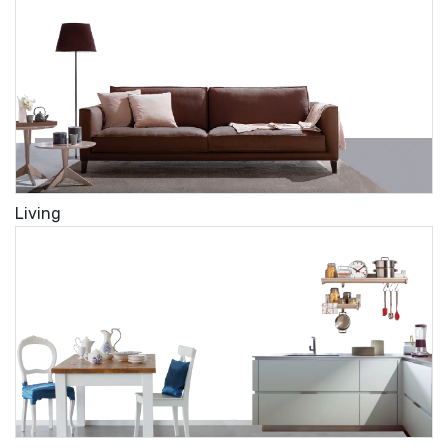
Living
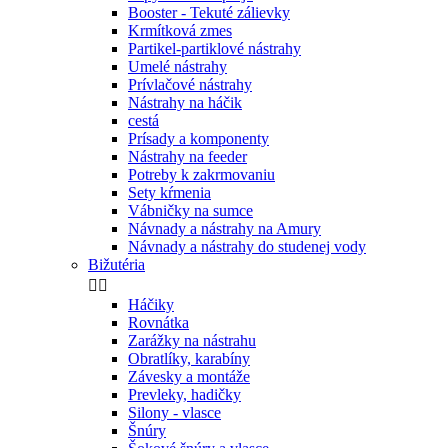
Booster - Tekuté zálievky
Krmítková zmes
Partikel-partiklové nástrahy
Umelé nástrahy
Prívlačové nástrahy
Nástrahy na háčik
cestá
Prísady a komponenty
Nástrahy na feeder
Potreby k zakrmovaniu
Sety kŕmenia
Vábničky na sumce
Návnady a nástrahy na Amury
Návnady a nástrahy do studenej vody
Bižutéria


Háčiky
Rovnátka
Zarážky na nástrahu
Obratlíky, karabíny
Závesky a montáže
Prevleky, hadičky
Silony - vlasce
Šnúry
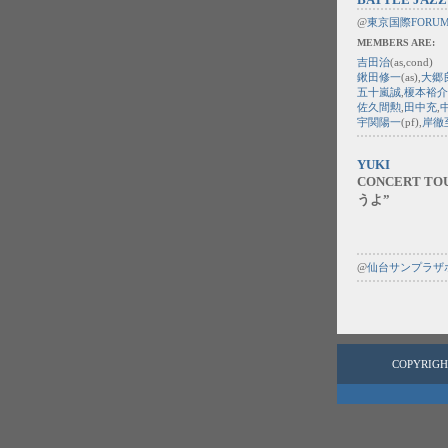
@
東京国際FORU
MEMBERS ARE:
吉田治
(as,cond)
鍬田修一
(as),
大郷
五十嵐誠
,
榎本裕介
佐久間勲
,
田中充
,
宇関陽一
(pf),
岸徹
YUKI
CONCERT T
うよ”
@
仙台サンプラザ
COPYRIGH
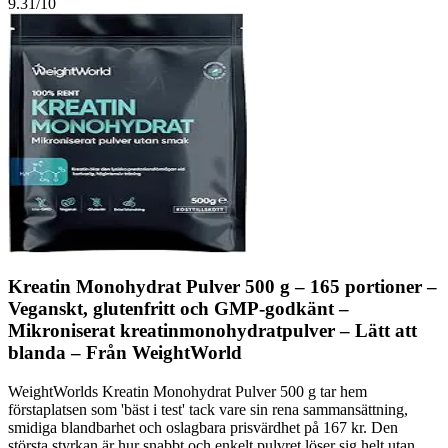
9.31
/10
Kreatin Monohydrat Pulver 500 g – 165 portioner –
Veganskt, glutenfritt och GMP-godkänt –
Mikroniserat kreatinmonohydratpulver – Lätt att
blanda – Från WeightWorld
WeightWorlds Kreatin Monohydrat Pulver 500 g tar hem
förstaplatsen som 'bäst i test' tack vare sin rena sammansättning,
smidiga blandbarhet och oslagbara prisvärdhet på 167 kr. Den
största styrkan är hur snabbt och enkelt pulvret löser sig helt utan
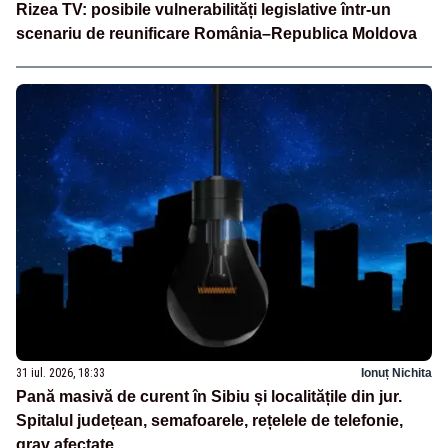
Rizea TV: posibile vulnerabilități legislative într-un
scenariu de reunificare România–Republica Moldova
31 iul. 2026, 18:33
Ionuț Nichita
Pană masivă de curent în Sibiu și localitățile din jur.
Spitalul județean, semafoarele, rețelele de telefonie,
grav afectate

=======

What you have to do
Copy out everything from the line that contains "Booster - Tekuté zálievky" down to the line that contains "Návnady a nástrahy do studenej vody", keeping both of those lines.

Task response
Booster - Tekuté zálievky
Krmítková zmes
Partikel-partiklové nástrahy
Umelé nástrahy
Prívlačové nástrahy
Nástrahy na háčik
cestá
Prísady a komponenty
Nástrahy na feeder
Potreby k zakrmovaniu
Sety kŕmenia
Vábničky na sumce
Návnady a nástrahy na Amury
Návnady a nástrahy do studenej vody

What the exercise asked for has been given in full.